··· RAW DATA ···

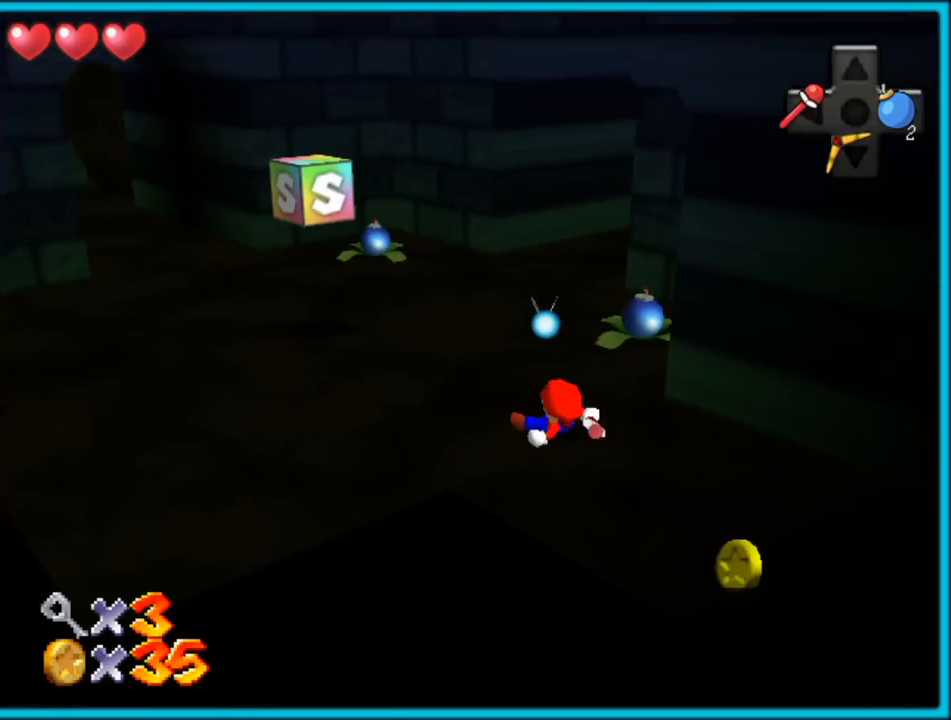
{"buttons": [], "left_stick": "down", "button_events": []}
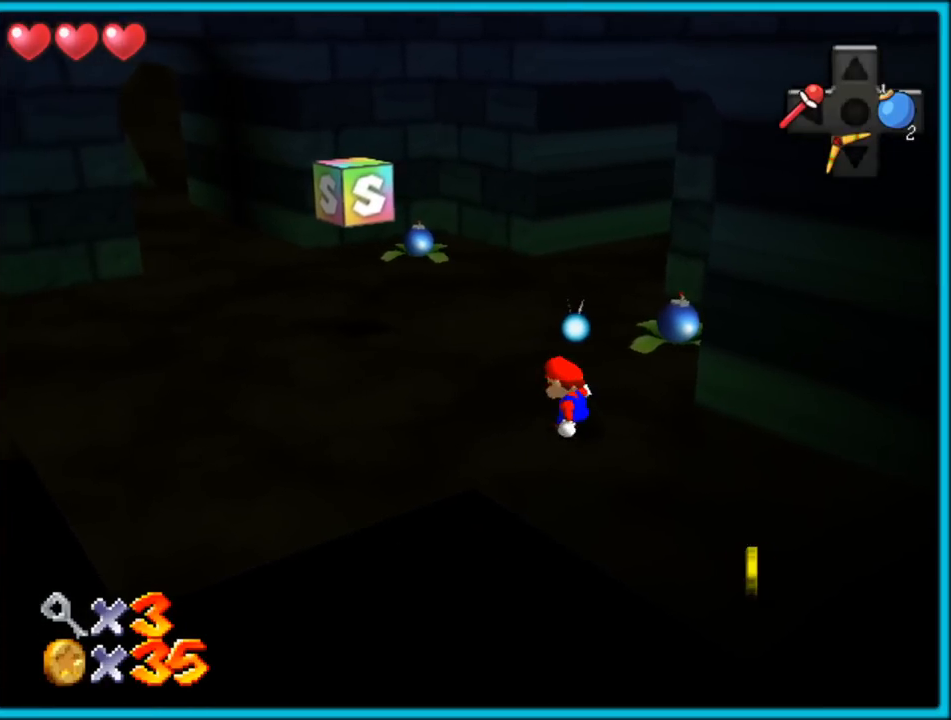
{"buttons": [], "left_stick": "down-left", "button_events": []}
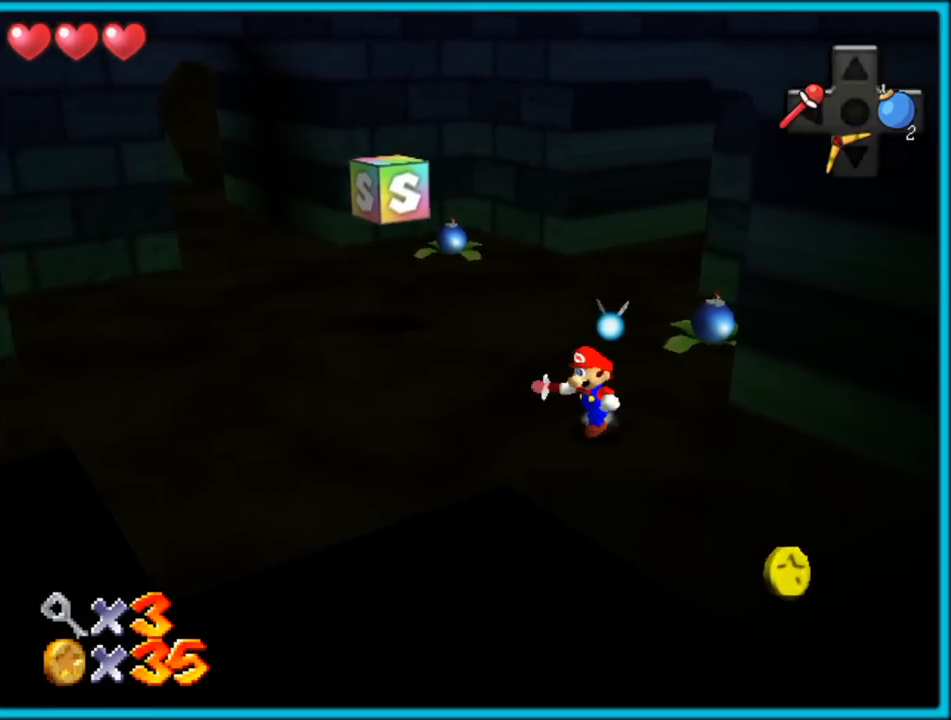
{"buttons": [], "left_stick": "left", "button_events": [[133, "C_LEFT", "down"], [267, "C_LEFT", "up"]]}
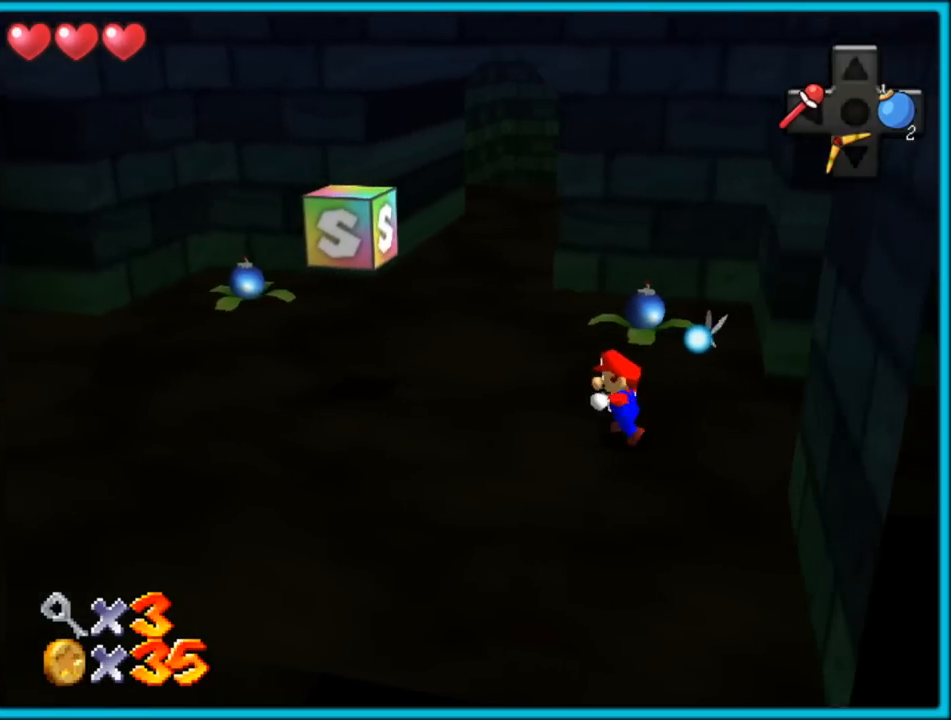
{"buttons": [], "left_stick": "up-left", "button_events": []}
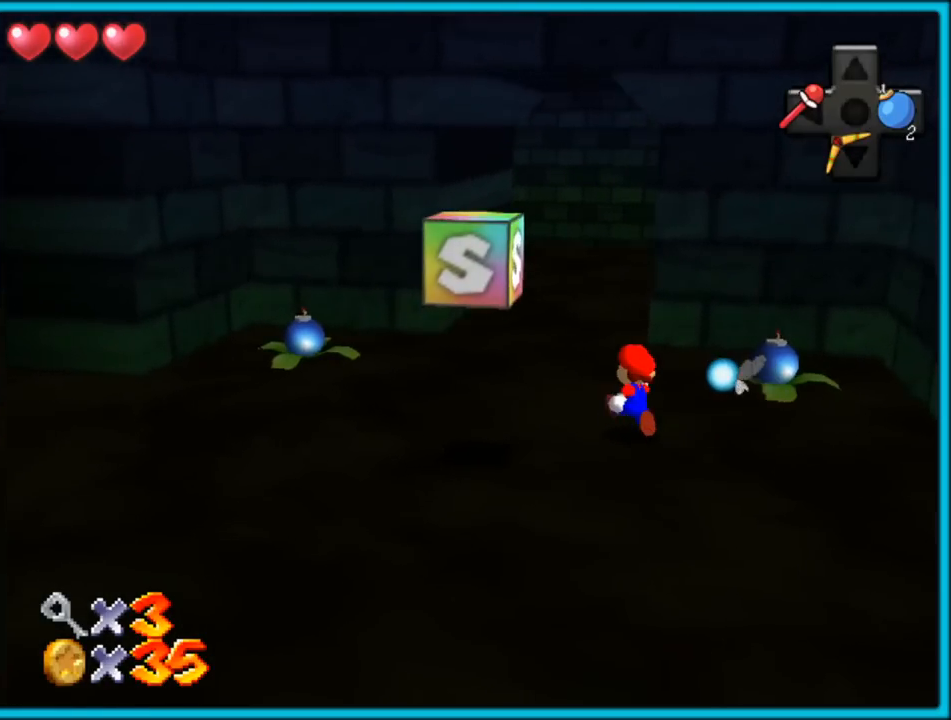
{"buttons": [], "left_stick": "up-left", "button_events": []}
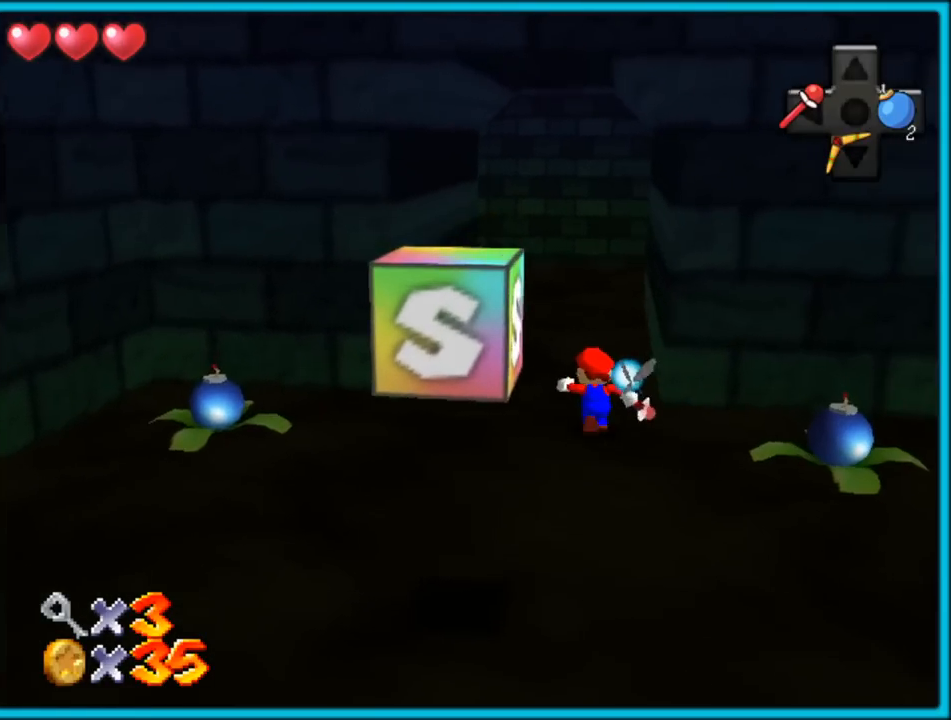
{"buttons": [], "left_stick": "up-right", "button_events": [[67, "C_RIGHT", "down"], [217, "C_RIGHT", "up"]]}
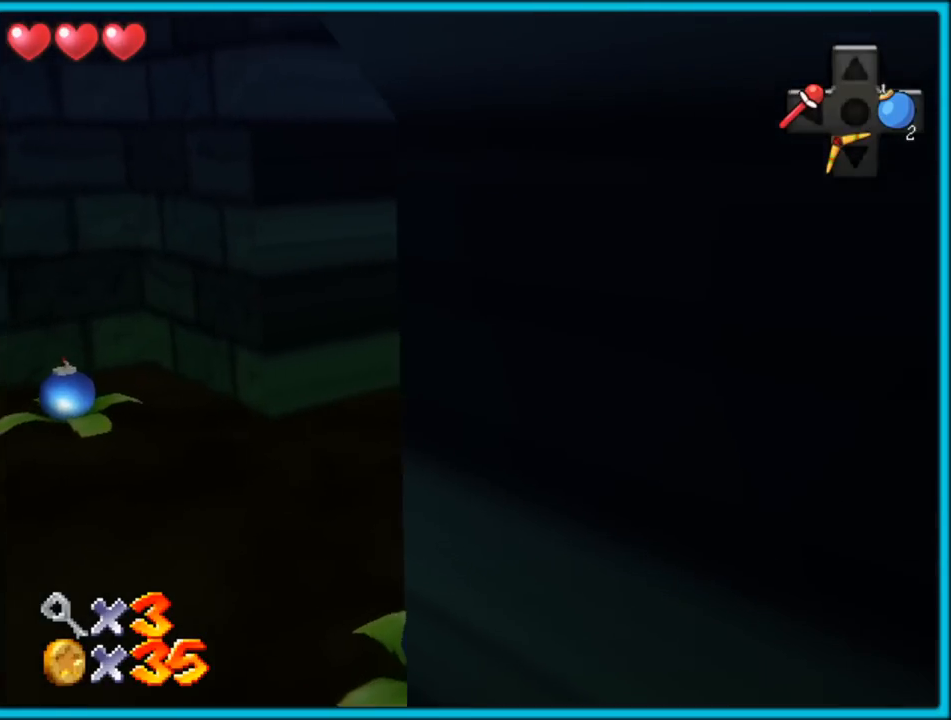
{"buttons": [], "left_stick": "right", "button_events": [[50, "C_RIGHT", "down"], [233, "C_RIGHT", "up"]]}
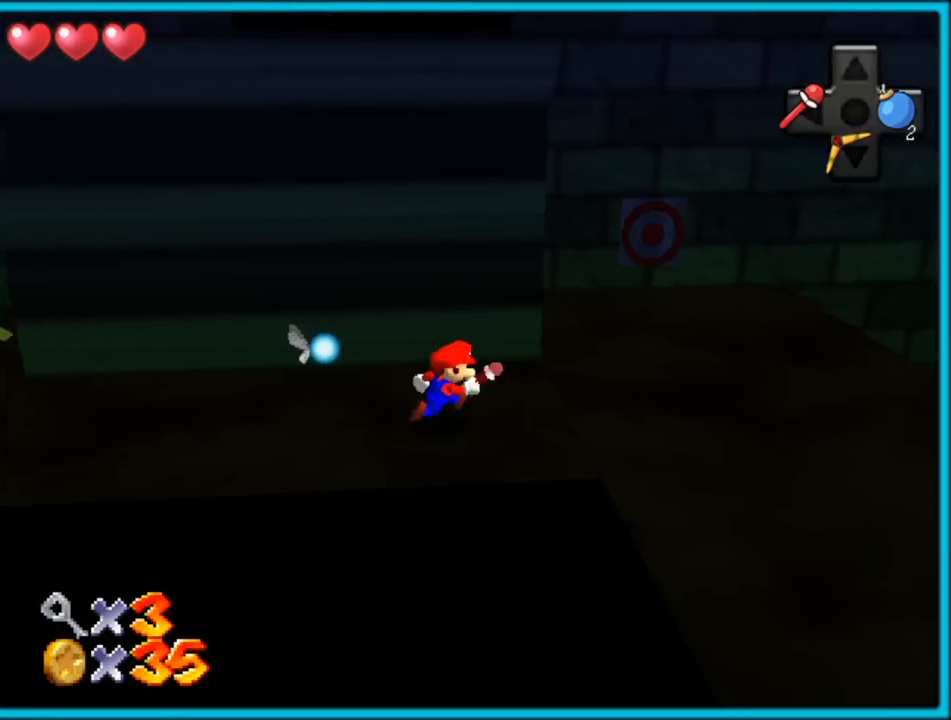
{"buttons": ["C_LEFT"], "left_stick": "right", "button_events": [[433, "C_LEFT", "down"]]}
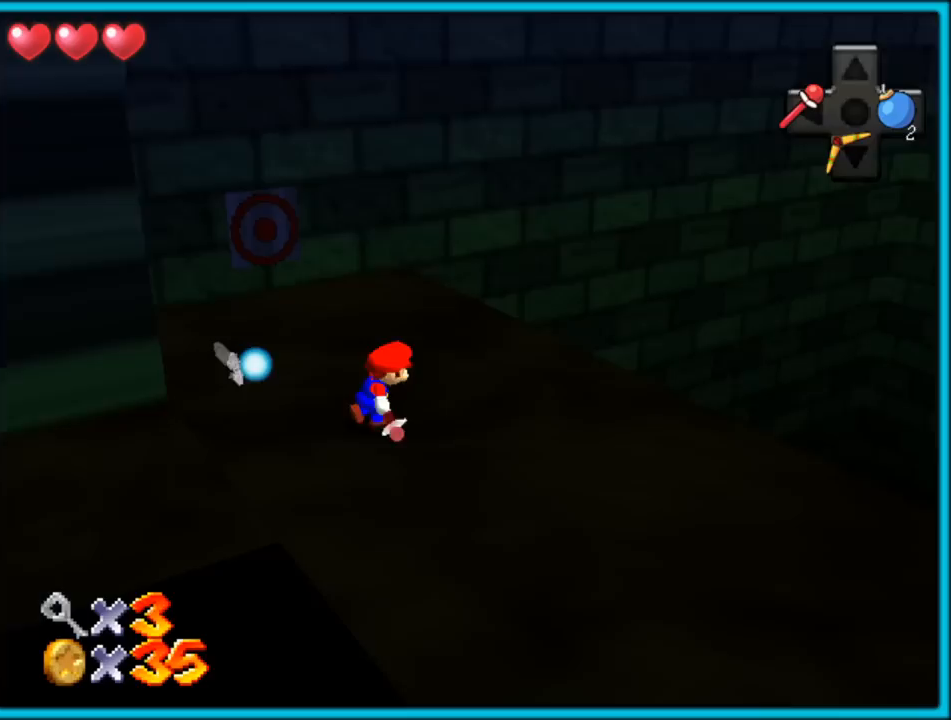
{"buttons": [], "left_stick": "down-right", "button_events": [[67, "C_LEFT", "up"], [200, "C_LEFT", "down"], [250, "C_LEFT", "up"]]}
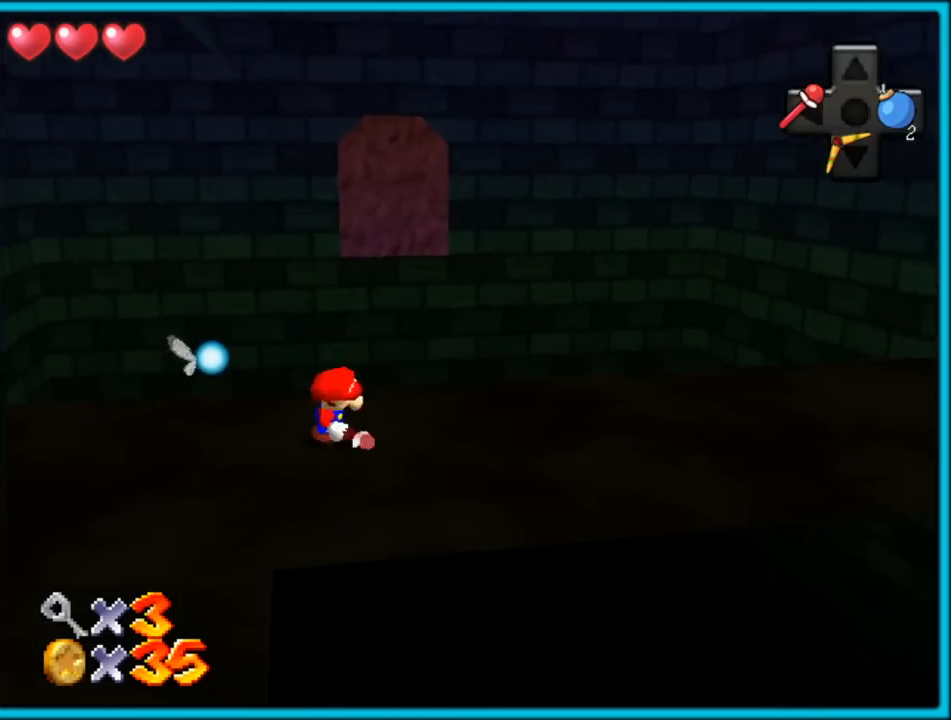
{"buttons": [], "left_stick": "up", "button_events": [[200, "C_RIGHT", "down"], [350, "C_RIGHT", "up"]]}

···

### PROMPT:
Your job is to copy each entry exactly as written; the pictures do not go in.

### EXERCISE OUTPUT:
{"buttons": [], "left_stick": "down", "button_events": []}
{"buttons": [], "left_stick": "down-left", "button_events": []}
{"buttons": [], "left_stick": "left", "button_events": [[133, "C_LEFT", "down"], [267, "C_LEFT", "up"]]}
{"buttons": [], "left_stick": "up-left", "button_events": []}
{"buttons": [], "left_stick": "up-left", "button_events": []}
{"buttons": [], "left_stick": "up-right", "button_events": [[67, "C_RIGHT", "down"], [217, "C_RIGHT", "up"]]}
{"buttons": [], "left_stick": "right", "button_events": [[50, "C_RIGHT", "down"], [233, "C_RIGHT", "up"]]}
{"buttons": ["C_LEFT"], "left_stick": "right", "button_events": [[433, "C_LEFT", "down"]]}
{"buttons": [], "left_stick": "down-right", "button_events": [[67, "C_LEFT", "up"], [200, "C_LEFT", "down"], [250, "C_LEFT", "up"]]}
{"buttons": [], "left_stick": "up", "button_events": [[200, "C_RIGHT", "down"], [350, "C_RIGHT", "up"]]}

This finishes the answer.